Authors: Sandra Wachter, Brent Mittelstadt, Chris Russell


There has been much discussion of the “right to explanation” in the EU General Data Protection Regulation, and its existence, merits, and disadvantages. Implementing a right to explanation that opens the ‘black box’ of algorithmic decision-making faces major legal and technical barriers. Explaining the functionality of complex algorithmic decision-making systems and their rationale in specific cases is a technically challenging problem. Some explanations may offer little meaningful information to data subjects, raising questions around their value. Data controllers have an interest to not disclose information about their algorithms that contains trade secrets, violates the rights and freedoms of others (e.g. privacy), or allows data subjects to game or manipulate decision-making.

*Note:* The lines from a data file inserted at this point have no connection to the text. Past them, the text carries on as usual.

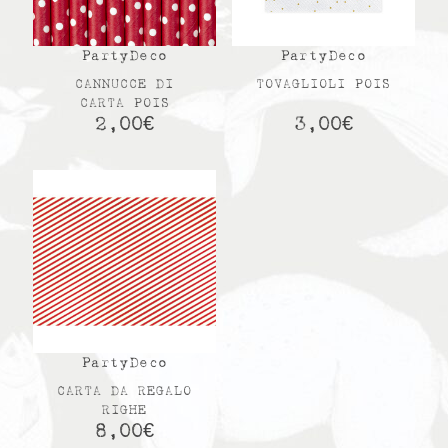
PartyDeco
PartyDeco
CANNUCCE DI
TOVAGLIOLI POIS
CARTA POIS
2,00
€
3,00
€
PartyDeco
CARTA DA REGALO
RIGHE
8,00
€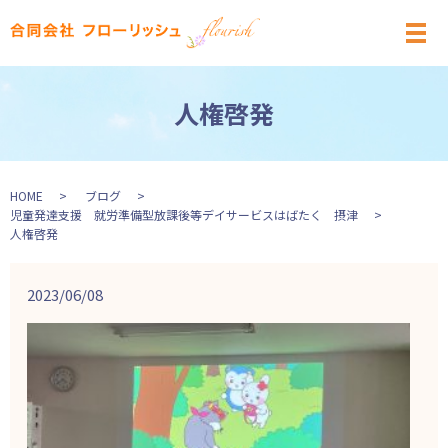
メ
人権啓発
HOME
ブログ
児童発達支援 就労準備型放課後等デイサービスはばたく 摂津
人権啓発
2023/06/08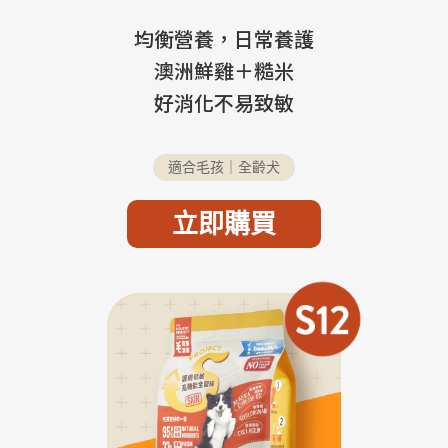
均衡營養，日常養護
澳洲鮮雞＋糙米
好消化不易致敏
適合毛孩｜全齡犬
立即購買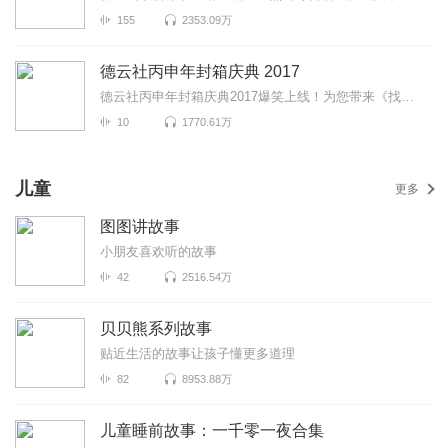
155
2353.09万
德云社丙申年封箱庆典 2017
德云社丙申年封箱庆典2017爆笑上线！为您带来《找搭档》《下象棋》《爱情往事》等高能相声！各种爆笑包...
10
1770.61万
儿童
更多
图图讲故事
小朋友喜欢听的故事
42
2516.54万
贝贝熊系列故事
贴近生活的故事让孩子懂更多道理
82
8953.88万
儿童睡前故事：一千零一夜合集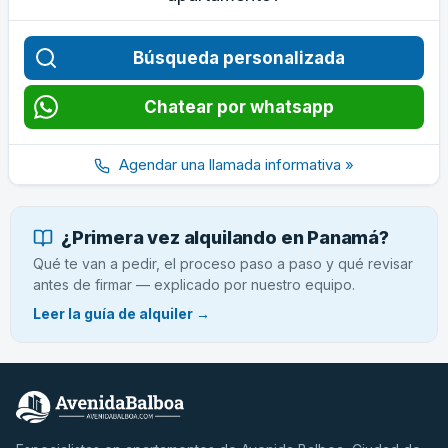
Búsqueda personalizada
Chatear por whatsapp
Agendar una llamada informativa »
¿Primera vez alquilando en Panamá?
Qué te van a pedir, el proceso paso a paso y qué revisar
antes de firmar — explicado por nuestro equipo.
Leer la guía de alquiler →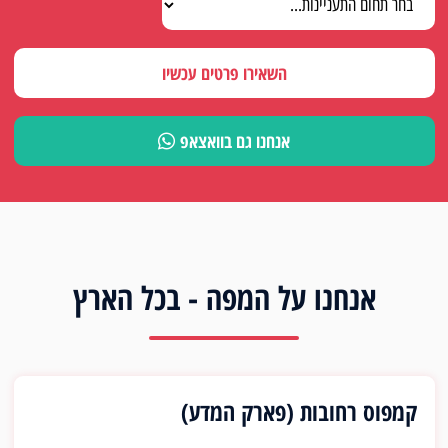
השאירו פרטים עכשיו
אנחנו גם בוואצאפ
אנחנו על המפה - בכל הארץ
קמפוס רחובות (פארק המדע)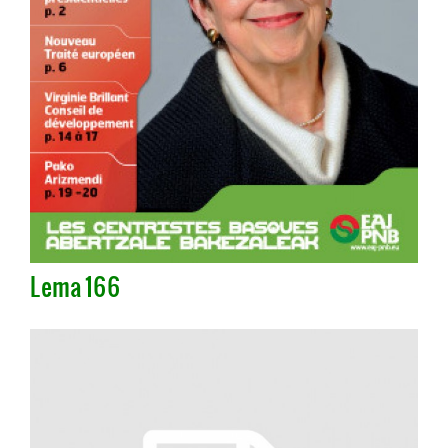
Lema 166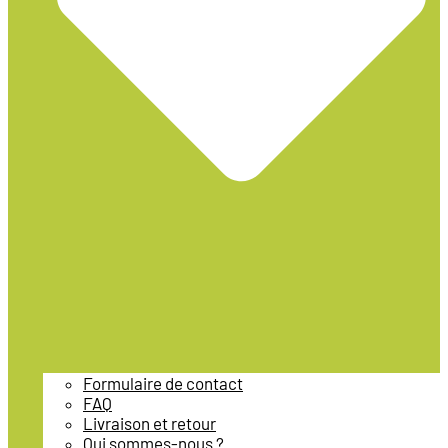
Formulaire de contact
FAQ
Livraison et retour
Qui sommes-nous ?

Explanations of automated decisions need not hinge on the general public understanding how algorithmic systems function. Even though such interpretability is of great importance and should be pursued, explanations can, in principle, be offered without opening the black box. Looking at explanations as a means to help a data subject act rather than merely understand, one could gauge the scope and content of explanations according to the specific goal or action they are intended to support.

From the perspective of individuals affected by automated decision-making, we propose three aims for explanations:

(1) to inform and help the individual understand why a particular decision was reached,

(2) to provide grounds to contest the decision if the outcome is undesired, and

(3) to understand what would need to change in order to receive a desired result in the future, based on the current decision-making model.